For the records that follow, return only the count of lines containing the string "multicolumn".

Dataset entries
::::
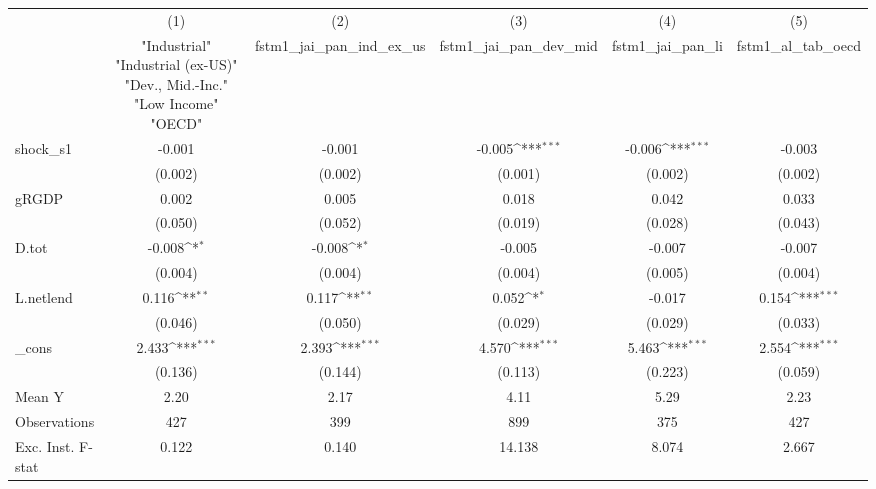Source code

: {
\def\sym#1{\ifmmode^{#1}\else\(^{#1}\)\fi}
\begin{tabular}{l*{5}{c}}
\toprule
            &\multicolumn{1}{c}{(1)}&\multicolumn{1}{c}{(2)}&\multicolumn{1}{c}{(3)}&\multicolumn{1}{c}{(4)}&\multicolumn{1}{c}{(5)}\\
            &\multicolumn{1}{c}{ "Industrial" "Industrial (ex-US)" "Dev., Mid.-Inc." "Low Income" "OECD" }&\multicolumn{1}{c}{fstm1\_jai\_pan\_ind\_ex\_us}&\multicolumn{1}{c}{fstm1\_jai\_pan\_dev\_mid}&\multicolumn{1}{c}{fstm1\_jai\_pan\_li}&\multicolumn{1}{c}{fstm1\_al\_tab\_oecd}\\
\midrule
shock\_s1    &      -0.001         &      -0.001         &      -0.005\sym{***}&      -0.006\sym{***}&      -0.003         \\
            &     (0.002)         &     (0.002)         &     (0.001)         &     (0.002)         &     (0.002)         \\
\addlinespace
gRGDP       &       0.002         &       0.005         &       0.018         &       0.042         &       0.033         \\
            &     (0.050)         &     (0.052)         &     (0.019)         &     (0.028)         &     (0.043)         \\
\addlinespace
D.tot       &      -0.008\sym{*}  &      -0.008\sym{*}  &      -0.005         &      -0.007         &      -0.007         \\
            &     (0.004)         &     (0.004)         &     (0.004)         &     (0.005)         &     (0.004)         \\
\addlinespace
L.netlend   &       0.116\sym{**} &       0.117\sym{**} &       0.052\sym{*}  &      -0.017         &       0.154\sym{***}\\
            &     (0.046)         &     (0.050)         &     (0.029)         &     (0.029)         &     (0.033)         \\
\addlinespace
\_cons      &       2.433\sym{***}&       2.393\sym{***}&       4.570\sym{***}&       5.463\sym{***}&       2.554\sym{***}\\
            &     (0.136)         &     (0.144)         &     (0.113)         &     (0.223)         &     (0.059)         \\
\midrule
Mean Y      &        2.20         &        2.17         &        4.11         &        5.29         &        2.23         \\
Observations&         427         &         399         &         899         &         375         &         427         \\
Exc. Inst. F-stat&       0.122         &       0.140         &      14.138         &       8.074         &       2.667         \\
\bottomrule
\end{tabular}
}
::::
● **Answer**: 2